Guernsey’s history is long and eventful, with one the most evocative eras being through German Occupation which has left a legacy of heavy fortification and museums that give plenty of insight into what life was life on the island during this period, with some excellent museums that tell Guernsey’s wartime stories.
The German Military Underground Hospital, hewn out of rock by slave workers during the occupation, is the largest World War II structure in the Channel Islands with over 7000 square metres of tunnels. It was large enough to house 500 patients and included an operating room, X-ray room, dispensary, laboratory, and staff quarters, as well as a cinema, central heating plant, and kitchen. The hospital was only used in 1944 for German casualties of the D-Day invasion.
The German Occupation Museum housed in a cottage in the island’s south offers a compelling insight into island life between 1940 and 1945. With various items of weaponry, German propaganda-filled local newspaper cuttings, and an exhibit on the love between a local woman and German officer, the highlight is the iconic Enigma machine used to send encrypted messages to U-boats in the Channel.

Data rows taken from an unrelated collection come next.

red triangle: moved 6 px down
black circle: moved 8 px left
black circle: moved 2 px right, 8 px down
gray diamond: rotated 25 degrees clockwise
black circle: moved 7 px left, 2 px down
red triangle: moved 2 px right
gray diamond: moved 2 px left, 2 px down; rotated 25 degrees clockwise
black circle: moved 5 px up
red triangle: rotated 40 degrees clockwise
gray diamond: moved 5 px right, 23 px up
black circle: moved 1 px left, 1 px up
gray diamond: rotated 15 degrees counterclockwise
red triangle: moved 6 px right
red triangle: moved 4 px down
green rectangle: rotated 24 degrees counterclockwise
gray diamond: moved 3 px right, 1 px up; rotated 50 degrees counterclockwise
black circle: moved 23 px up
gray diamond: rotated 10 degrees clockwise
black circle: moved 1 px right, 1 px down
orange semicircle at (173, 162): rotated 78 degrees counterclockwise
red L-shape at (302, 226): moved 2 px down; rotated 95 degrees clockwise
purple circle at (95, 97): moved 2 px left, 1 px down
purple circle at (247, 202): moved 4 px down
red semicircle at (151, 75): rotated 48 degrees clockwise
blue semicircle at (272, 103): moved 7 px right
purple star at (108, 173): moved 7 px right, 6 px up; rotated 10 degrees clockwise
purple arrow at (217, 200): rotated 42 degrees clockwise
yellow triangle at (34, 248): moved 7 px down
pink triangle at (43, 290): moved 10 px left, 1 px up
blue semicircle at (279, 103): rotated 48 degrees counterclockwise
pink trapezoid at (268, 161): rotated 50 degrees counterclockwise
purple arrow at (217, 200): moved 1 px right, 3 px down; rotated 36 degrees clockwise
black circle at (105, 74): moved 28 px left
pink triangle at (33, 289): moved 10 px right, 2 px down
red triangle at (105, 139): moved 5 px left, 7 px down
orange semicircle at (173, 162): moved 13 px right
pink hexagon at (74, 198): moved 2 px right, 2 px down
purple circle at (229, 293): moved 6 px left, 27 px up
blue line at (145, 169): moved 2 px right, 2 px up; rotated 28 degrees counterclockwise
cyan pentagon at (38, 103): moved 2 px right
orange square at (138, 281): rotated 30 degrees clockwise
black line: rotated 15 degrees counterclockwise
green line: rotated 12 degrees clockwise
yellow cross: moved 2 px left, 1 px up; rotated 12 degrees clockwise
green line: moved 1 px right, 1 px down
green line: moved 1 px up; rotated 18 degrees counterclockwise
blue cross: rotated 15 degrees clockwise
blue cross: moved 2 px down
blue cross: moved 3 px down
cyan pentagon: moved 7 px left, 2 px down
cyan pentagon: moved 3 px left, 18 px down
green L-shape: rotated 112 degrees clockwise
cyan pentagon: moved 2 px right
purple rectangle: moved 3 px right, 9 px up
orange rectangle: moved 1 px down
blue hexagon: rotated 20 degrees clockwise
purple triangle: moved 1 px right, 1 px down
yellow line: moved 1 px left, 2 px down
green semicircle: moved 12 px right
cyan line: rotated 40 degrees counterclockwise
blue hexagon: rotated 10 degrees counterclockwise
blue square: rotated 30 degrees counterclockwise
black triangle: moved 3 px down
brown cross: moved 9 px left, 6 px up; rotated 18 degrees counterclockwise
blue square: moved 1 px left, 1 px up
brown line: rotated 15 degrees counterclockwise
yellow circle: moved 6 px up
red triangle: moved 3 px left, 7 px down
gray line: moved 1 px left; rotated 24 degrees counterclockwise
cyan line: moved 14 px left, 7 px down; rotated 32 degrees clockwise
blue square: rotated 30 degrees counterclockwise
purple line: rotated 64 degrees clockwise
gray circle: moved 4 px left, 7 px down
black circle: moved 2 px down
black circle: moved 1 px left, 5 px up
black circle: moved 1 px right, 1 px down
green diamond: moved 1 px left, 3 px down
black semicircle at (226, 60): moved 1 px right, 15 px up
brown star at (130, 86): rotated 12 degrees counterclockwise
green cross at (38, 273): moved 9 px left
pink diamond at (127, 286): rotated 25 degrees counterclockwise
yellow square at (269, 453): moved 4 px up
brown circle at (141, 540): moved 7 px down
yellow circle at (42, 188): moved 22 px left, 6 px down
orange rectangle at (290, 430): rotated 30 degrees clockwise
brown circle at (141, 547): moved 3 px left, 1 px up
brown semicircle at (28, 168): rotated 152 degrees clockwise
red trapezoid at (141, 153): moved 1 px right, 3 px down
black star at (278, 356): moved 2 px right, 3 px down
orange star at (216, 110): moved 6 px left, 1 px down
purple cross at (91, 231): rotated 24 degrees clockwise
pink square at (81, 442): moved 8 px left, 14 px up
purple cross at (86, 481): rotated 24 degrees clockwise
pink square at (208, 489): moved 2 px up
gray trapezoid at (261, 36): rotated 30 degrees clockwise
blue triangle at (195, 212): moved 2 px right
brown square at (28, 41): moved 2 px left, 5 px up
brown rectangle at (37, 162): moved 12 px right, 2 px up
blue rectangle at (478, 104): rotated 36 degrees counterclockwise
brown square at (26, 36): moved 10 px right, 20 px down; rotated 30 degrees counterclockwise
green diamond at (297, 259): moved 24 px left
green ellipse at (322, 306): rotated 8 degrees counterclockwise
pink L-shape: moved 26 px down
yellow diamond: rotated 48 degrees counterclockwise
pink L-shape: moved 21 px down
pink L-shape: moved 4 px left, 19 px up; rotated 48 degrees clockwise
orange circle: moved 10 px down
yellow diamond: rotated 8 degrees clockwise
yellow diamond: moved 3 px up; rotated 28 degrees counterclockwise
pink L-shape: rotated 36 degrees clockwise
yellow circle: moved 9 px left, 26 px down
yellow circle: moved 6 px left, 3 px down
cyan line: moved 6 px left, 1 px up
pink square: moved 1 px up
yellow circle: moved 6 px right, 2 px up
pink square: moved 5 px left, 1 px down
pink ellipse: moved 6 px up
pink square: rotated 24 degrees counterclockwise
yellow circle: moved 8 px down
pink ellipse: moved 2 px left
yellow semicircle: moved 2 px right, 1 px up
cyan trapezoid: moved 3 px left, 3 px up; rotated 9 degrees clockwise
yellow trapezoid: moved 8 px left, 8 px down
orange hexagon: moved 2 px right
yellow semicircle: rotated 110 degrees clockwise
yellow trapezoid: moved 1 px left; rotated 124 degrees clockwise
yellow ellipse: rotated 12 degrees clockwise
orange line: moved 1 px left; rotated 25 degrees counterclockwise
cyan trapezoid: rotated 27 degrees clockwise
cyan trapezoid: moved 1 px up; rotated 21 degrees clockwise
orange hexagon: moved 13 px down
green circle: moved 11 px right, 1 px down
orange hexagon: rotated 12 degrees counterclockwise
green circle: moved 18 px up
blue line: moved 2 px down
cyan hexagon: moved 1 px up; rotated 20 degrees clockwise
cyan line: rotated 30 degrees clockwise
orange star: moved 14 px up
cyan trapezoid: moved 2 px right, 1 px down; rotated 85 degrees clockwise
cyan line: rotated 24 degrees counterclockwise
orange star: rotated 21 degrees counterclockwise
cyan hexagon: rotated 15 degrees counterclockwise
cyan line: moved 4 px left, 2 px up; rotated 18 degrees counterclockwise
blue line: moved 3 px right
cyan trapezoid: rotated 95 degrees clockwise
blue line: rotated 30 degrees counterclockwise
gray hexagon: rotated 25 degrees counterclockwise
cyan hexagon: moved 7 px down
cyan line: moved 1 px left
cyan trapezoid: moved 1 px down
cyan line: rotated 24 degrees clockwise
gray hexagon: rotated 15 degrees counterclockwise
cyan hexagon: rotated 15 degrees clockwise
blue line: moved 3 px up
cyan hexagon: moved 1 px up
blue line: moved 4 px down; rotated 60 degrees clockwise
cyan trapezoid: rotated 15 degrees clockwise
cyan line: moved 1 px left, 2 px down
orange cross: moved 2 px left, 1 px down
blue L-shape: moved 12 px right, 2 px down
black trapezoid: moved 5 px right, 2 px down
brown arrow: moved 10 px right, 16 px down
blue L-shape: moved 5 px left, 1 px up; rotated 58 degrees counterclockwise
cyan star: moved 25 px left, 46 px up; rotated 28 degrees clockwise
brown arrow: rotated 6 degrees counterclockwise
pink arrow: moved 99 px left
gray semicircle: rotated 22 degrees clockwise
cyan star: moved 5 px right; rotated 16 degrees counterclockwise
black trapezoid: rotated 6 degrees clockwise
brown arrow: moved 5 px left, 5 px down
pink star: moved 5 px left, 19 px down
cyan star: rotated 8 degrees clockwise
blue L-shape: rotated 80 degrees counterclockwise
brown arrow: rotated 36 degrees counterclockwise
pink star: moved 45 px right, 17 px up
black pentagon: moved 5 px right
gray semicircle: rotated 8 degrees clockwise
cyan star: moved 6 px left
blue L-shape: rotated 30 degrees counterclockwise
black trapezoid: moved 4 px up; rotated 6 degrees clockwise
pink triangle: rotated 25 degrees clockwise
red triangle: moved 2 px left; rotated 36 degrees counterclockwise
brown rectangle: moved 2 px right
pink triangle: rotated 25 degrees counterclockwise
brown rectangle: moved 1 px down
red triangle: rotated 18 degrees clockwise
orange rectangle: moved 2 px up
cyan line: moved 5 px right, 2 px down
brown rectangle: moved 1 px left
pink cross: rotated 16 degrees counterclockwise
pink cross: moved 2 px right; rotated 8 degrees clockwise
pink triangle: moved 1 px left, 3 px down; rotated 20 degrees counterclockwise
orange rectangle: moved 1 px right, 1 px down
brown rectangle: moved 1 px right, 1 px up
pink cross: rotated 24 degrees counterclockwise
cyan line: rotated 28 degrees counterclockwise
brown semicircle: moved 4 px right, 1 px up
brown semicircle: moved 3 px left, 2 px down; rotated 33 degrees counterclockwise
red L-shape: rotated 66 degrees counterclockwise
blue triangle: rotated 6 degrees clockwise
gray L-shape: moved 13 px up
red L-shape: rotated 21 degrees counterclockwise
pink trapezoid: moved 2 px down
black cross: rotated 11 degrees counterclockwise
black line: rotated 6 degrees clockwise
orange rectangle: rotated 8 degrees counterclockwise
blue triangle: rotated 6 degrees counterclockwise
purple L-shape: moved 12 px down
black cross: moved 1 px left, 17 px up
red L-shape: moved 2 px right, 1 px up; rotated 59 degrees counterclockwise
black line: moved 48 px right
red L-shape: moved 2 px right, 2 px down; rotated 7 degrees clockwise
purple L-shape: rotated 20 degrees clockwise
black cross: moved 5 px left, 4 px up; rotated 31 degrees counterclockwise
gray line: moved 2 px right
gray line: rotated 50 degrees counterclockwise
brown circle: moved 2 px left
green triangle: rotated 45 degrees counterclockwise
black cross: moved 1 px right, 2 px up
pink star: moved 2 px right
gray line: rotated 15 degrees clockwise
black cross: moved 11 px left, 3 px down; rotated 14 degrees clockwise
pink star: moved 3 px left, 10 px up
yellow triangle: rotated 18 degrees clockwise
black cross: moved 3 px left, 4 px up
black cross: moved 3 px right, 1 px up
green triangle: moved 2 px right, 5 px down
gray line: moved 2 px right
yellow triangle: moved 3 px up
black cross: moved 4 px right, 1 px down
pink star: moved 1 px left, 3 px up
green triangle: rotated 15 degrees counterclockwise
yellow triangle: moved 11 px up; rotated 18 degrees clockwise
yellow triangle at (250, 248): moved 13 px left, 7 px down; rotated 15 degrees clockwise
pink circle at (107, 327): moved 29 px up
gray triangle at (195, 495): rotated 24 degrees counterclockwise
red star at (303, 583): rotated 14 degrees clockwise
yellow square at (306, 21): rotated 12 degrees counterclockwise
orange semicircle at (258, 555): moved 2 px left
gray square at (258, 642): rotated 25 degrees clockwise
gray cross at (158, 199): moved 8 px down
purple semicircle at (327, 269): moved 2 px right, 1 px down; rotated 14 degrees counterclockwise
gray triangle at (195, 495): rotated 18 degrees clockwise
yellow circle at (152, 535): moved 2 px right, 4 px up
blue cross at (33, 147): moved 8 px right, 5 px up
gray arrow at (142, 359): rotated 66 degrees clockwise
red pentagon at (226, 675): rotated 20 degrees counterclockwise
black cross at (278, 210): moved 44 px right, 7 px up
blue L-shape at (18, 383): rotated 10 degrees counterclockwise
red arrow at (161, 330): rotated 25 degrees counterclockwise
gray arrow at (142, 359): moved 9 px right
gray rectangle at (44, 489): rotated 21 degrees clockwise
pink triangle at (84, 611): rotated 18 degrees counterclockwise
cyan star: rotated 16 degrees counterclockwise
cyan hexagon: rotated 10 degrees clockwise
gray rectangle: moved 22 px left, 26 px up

La Valette Underground Military Museum at the southern end of St Peter Port, is a series of tunnels where U-Boat fuel was stored that now houses Occupation memorabilia and exhibits.
German Naval Signals HQ was established in two hotels before being moved to a safer location in purpose built bunkers in the grounds of La Collinette Hotel. It was responsible for all radio traffic to and from Germany and the other islands during the Occupation, using the Enigma code machines that were being decoded at Bletchley Park. Soldiers from the British Royal Signals used this HQ to send messages to England after the liberation of the island by HMS Bulldog in 1945; the same vessel that captured the German Enigma machine in 1941 which helped the British break important Enigma messages.